Directions>
Turn the stretch of the listing below, from its start through the line containing "Возрастное ограничение 12+", into a numbered list, skipping any blank lines. Leave the pictures out.
*** Block opens ***
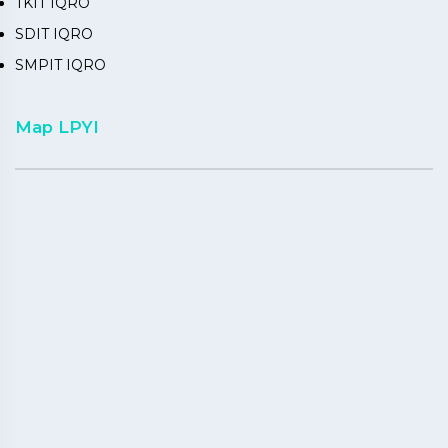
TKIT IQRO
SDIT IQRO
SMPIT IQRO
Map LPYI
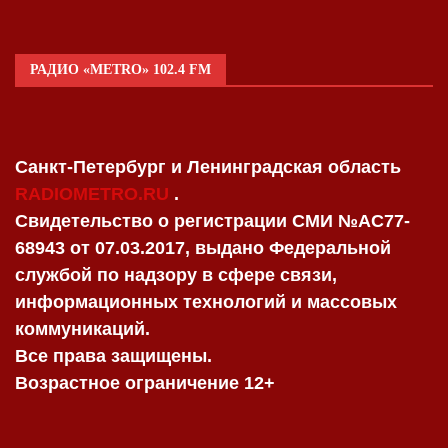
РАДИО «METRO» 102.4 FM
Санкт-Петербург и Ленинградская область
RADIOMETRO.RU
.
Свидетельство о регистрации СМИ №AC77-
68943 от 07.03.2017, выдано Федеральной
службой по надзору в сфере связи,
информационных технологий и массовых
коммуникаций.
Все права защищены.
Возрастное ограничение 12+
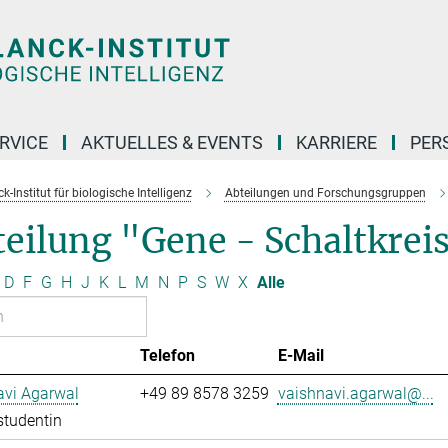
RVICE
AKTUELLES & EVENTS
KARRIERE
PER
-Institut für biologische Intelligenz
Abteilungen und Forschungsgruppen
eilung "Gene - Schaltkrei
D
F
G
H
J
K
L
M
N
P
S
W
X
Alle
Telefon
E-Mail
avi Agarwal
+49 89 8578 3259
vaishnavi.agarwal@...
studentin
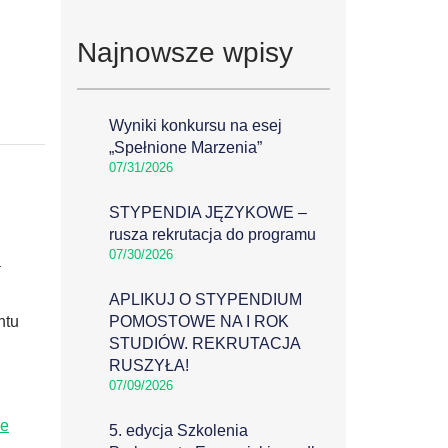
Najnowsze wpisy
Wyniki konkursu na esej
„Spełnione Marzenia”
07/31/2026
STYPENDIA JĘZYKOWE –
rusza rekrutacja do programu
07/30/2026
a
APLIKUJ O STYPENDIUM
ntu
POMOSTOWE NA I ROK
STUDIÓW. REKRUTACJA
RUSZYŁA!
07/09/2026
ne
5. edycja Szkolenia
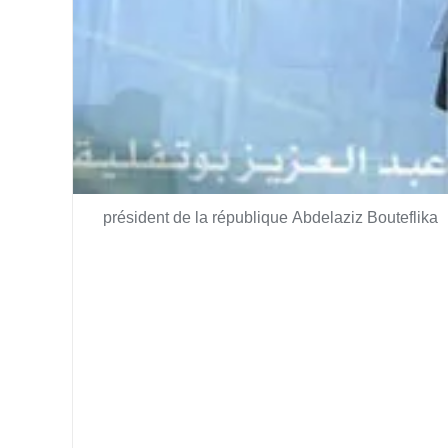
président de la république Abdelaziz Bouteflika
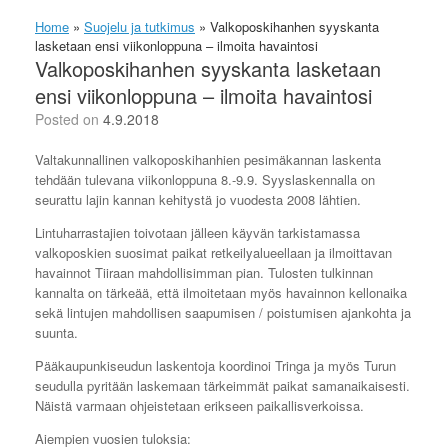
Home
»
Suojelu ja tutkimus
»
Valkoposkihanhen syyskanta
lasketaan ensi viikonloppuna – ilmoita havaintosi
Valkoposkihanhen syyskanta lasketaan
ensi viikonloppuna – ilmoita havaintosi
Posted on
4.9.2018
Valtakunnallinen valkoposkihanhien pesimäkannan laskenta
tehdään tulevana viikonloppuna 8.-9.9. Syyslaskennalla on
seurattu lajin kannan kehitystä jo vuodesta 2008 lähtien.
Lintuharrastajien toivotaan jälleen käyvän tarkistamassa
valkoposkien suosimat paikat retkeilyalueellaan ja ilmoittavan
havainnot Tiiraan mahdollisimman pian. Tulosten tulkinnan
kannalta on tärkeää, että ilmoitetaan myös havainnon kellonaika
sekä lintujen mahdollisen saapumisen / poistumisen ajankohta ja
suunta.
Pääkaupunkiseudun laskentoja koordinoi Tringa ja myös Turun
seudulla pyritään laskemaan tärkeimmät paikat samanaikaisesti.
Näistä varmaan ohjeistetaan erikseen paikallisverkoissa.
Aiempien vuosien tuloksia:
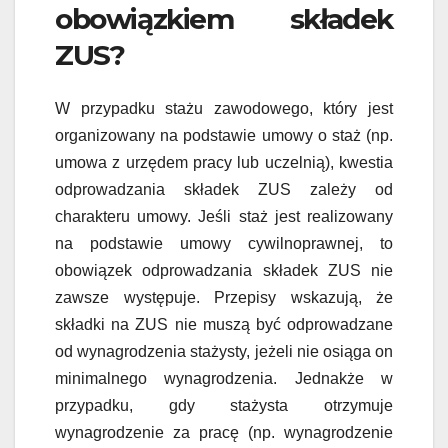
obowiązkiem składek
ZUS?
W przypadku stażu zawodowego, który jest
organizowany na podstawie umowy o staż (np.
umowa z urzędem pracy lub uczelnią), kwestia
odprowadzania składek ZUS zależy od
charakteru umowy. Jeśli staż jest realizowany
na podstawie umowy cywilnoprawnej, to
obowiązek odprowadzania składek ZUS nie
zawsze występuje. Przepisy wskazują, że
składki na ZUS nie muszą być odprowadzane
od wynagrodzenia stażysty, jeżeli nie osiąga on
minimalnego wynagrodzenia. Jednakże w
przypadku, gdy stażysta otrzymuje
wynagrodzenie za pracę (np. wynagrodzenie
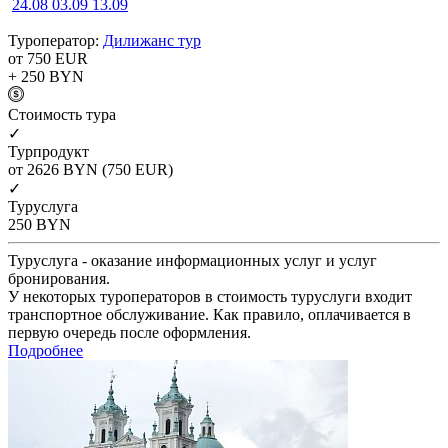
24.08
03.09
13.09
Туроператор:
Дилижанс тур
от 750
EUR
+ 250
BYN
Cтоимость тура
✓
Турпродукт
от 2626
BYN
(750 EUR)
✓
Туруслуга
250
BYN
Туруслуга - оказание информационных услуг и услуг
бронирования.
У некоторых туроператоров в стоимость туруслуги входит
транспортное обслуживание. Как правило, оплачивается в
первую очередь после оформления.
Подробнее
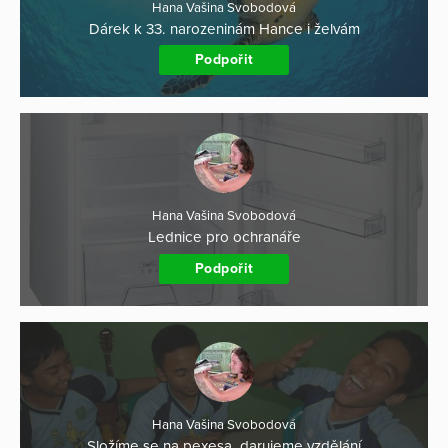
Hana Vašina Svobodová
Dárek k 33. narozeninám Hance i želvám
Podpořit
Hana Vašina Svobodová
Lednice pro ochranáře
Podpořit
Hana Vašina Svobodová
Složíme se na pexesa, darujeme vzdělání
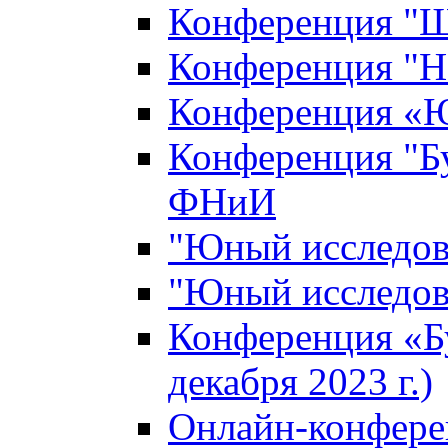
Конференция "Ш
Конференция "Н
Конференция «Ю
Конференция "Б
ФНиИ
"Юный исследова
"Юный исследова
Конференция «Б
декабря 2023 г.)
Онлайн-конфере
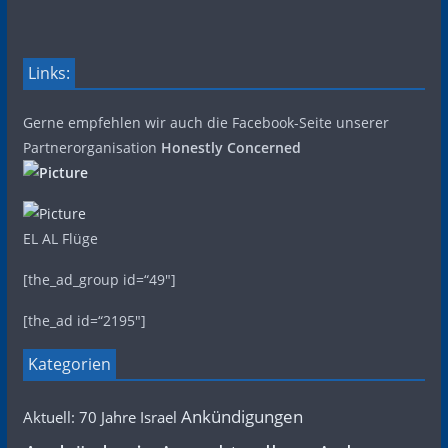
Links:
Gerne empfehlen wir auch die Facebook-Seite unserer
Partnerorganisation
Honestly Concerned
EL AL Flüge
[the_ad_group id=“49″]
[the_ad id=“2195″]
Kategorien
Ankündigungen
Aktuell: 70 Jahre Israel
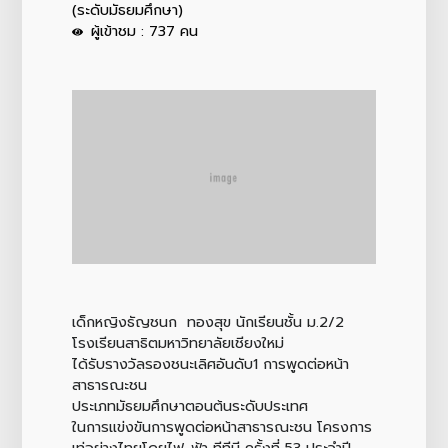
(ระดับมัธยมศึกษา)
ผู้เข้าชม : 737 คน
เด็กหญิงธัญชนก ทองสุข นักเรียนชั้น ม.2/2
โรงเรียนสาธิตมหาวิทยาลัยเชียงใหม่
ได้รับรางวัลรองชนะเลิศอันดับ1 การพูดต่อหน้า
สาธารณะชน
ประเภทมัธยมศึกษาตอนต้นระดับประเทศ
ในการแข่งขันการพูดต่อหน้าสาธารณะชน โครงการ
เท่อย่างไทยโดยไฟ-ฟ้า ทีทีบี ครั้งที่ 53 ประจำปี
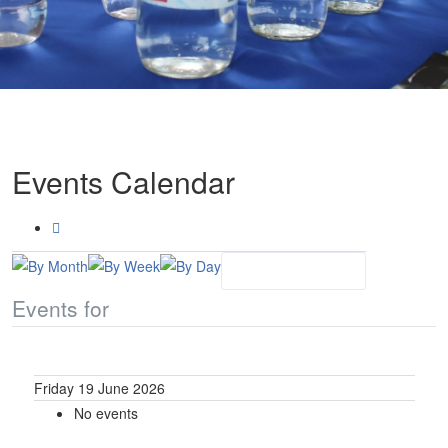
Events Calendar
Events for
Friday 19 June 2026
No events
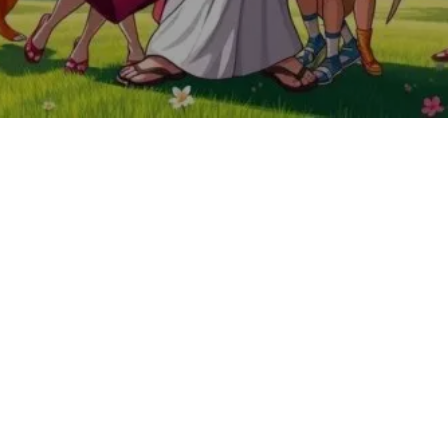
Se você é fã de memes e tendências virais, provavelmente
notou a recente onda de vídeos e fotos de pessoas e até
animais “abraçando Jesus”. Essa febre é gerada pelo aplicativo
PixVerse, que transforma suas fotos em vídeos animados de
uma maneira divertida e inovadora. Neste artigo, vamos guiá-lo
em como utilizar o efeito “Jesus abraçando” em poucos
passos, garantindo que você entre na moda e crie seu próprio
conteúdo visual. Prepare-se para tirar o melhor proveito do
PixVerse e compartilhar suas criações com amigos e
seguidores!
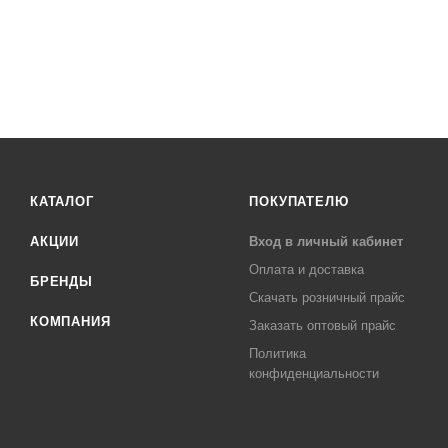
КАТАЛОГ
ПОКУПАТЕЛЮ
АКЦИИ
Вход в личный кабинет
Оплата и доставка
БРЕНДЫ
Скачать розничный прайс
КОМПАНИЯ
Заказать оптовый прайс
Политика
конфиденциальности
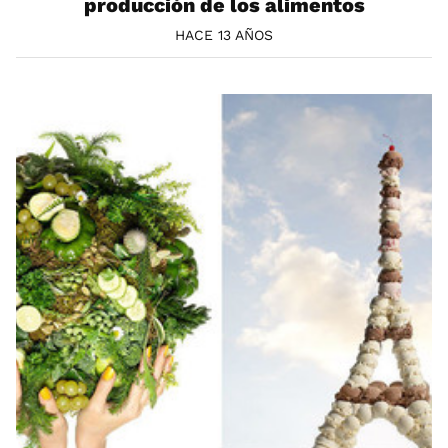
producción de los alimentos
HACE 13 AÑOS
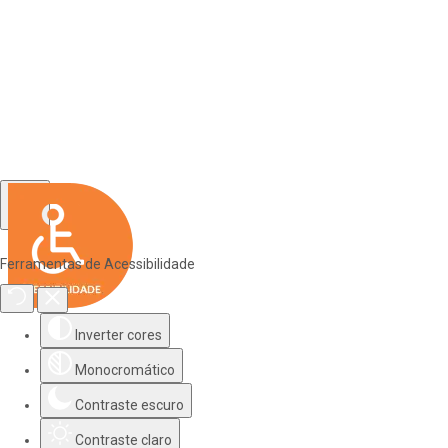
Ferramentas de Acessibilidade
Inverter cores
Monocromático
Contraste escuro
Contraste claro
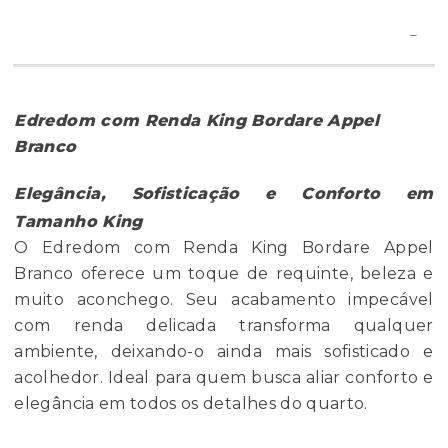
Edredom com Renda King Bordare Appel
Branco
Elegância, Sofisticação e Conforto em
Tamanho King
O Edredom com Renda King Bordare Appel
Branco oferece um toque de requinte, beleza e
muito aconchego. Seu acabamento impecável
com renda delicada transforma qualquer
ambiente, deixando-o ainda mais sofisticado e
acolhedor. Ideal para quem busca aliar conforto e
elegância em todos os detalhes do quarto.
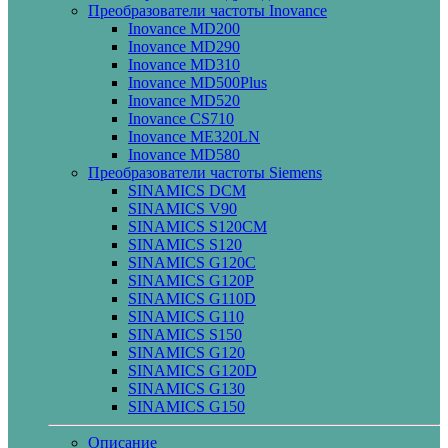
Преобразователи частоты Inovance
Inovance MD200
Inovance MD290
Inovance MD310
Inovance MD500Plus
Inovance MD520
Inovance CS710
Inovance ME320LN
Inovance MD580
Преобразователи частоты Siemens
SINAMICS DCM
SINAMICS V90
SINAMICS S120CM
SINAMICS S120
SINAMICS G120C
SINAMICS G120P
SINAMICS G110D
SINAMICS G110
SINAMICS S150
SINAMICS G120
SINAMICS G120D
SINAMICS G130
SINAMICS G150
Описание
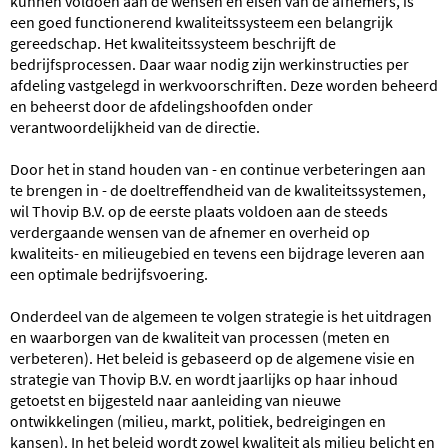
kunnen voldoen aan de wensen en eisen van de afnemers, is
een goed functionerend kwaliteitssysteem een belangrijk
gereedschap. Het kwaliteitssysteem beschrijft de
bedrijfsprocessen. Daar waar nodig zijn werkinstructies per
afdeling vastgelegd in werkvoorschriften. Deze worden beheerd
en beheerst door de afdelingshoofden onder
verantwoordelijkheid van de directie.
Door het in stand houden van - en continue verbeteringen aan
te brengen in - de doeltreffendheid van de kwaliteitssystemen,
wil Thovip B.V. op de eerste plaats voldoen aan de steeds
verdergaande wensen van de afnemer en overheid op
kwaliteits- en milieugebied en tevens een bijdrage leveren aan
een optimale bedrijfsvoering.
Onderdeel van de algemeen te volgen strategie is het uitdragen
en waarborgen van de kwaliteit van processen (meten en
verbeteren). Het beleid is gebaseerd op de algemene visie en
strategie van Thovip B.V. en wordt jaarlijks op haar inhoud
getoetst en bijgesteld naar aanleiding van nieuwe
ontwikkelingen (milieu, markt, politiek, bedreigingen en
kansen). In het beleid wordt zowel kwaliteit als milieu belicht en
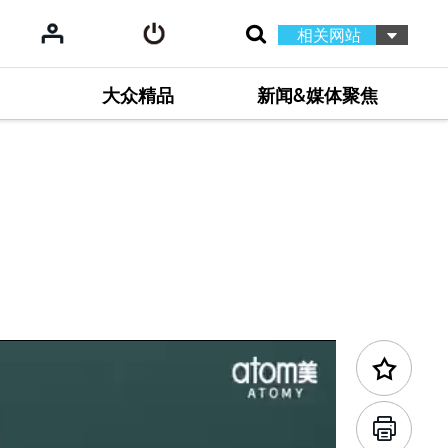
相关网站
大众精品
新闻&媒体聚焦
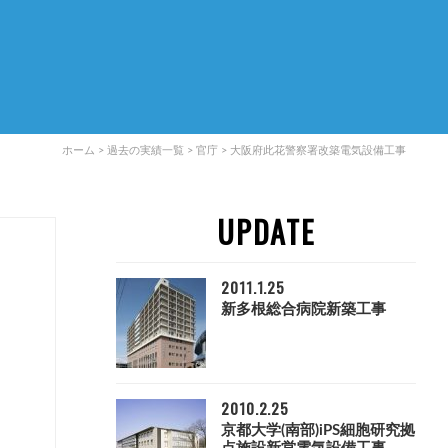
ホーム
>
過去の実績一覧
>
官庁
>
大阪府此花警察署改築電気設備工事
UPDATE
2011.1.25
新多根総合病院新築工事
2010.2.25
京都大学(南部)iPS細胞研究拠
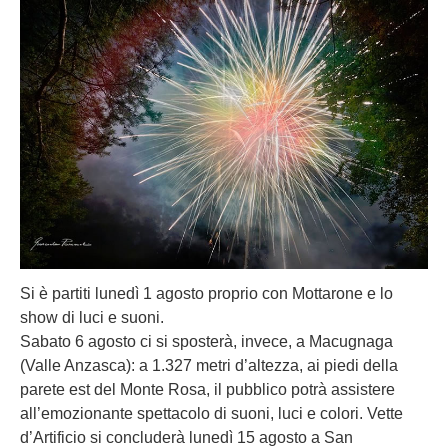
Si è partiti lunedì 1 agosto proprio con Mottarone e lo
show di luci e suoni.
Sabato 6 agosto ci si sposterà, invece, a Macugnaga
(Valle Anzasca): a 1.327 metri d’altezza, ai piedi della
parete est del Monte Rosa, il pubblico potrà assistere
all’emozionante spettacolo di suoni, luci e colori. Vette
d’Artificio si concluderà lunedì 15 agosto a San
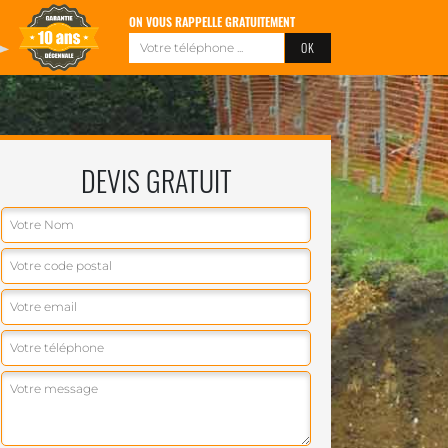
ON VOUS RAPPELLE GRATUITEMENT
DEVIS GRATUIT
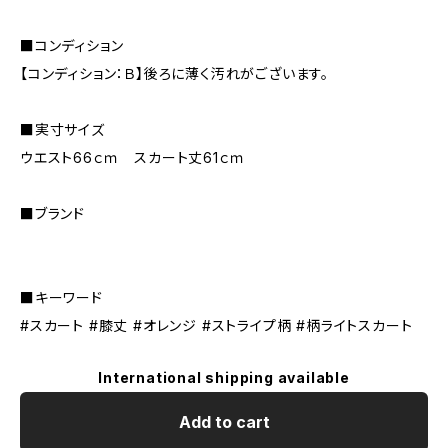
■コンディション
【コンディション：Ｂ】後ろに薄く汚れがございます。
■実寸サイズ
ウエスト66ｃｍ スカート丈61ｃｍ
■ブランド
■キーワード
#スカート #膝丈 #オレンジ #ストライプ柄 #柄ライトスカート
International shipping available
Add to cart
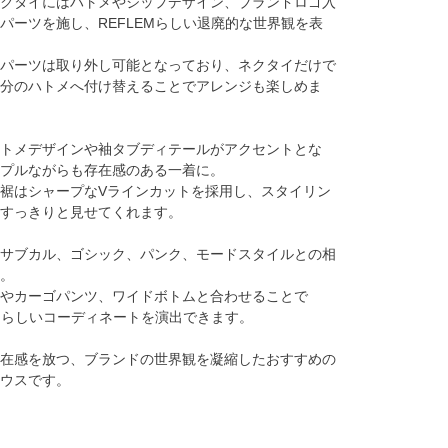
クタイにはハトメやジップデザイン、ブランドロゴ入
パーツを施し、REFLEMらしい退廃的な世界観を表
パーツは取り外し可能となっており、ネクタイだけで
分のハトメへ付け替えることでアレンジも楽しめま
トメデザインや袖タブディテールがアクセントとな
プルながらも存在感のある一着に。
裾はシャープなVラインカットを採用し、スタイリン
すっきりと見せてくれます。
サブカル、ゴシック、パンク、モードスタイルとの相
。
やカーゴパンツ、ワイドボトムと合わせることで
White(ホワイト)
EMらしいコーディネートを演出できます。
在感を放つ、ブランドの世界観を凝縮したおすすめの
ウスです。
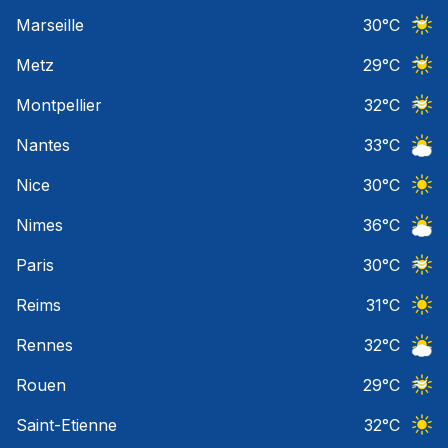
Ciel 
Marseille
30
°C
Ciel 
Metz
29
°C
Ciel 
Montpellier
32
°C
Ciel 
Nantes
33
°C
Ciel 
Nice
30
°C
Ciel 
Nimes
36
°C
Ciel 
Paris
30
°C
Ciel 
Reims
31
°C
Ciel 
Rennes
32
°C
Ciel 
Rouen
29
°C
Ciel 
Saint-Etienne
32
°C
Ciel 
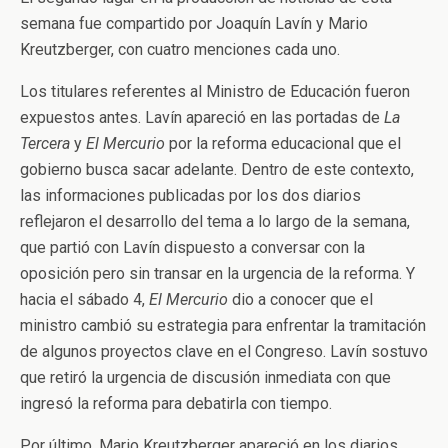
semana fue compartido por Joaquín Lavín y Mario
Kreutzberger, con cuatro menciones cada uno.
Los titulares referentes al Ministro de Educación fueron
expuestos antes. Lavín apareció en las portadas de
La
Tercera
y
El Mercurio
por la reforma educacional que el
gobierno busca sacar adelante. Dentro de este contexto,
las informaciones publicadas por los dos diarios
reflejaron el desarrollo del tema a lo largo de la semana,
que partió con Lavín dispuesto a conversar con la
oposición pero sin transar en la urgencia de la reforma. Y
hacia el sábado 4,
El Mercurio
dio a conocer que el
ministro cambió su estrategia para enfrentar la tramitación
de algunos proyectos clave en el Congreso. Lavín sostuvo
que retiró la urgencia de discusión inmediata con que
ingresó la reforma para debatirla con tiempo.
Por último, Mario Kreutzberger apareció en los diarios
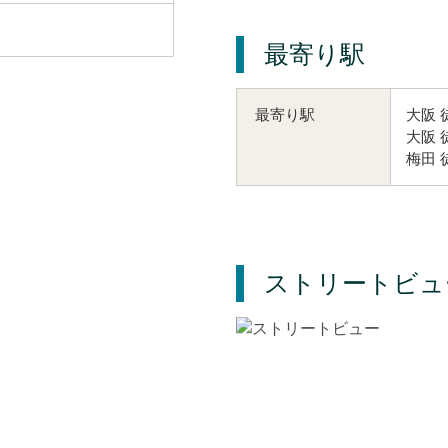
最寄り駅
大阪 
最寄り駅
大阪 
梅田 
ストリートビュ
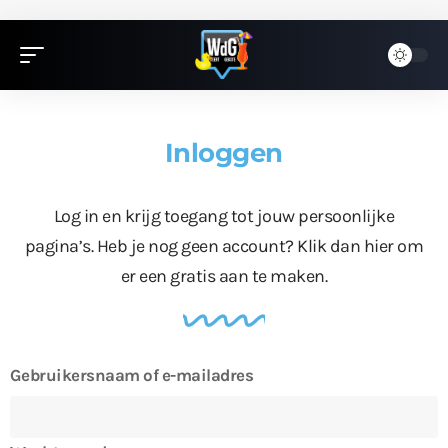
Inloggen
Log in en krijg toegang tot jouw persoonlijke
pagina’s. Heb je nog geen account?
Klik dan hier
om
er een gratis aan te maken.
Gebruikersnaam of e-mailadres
*** Block closes ***
Response to the task>
1. TKIT IQRO
2. SDIT IQRO
3. SMPIT IQRO
4. Map LPYI
5. РАДИО «METRO» 102.4 FM
6. Санкт-Петербург и Ленинградская область
7. RADIOMETRO.RU
8. .
9. Свидетельство о регистрации СМИ №AC77-
10. 68943 от 07.03.2017, выдано Федеральной
11. службой по надзору в сфере связи,
12. информационных технологий и массовых
13. коммуникаций.
14. Все права защищены.
15. Возрастное ограничение 12+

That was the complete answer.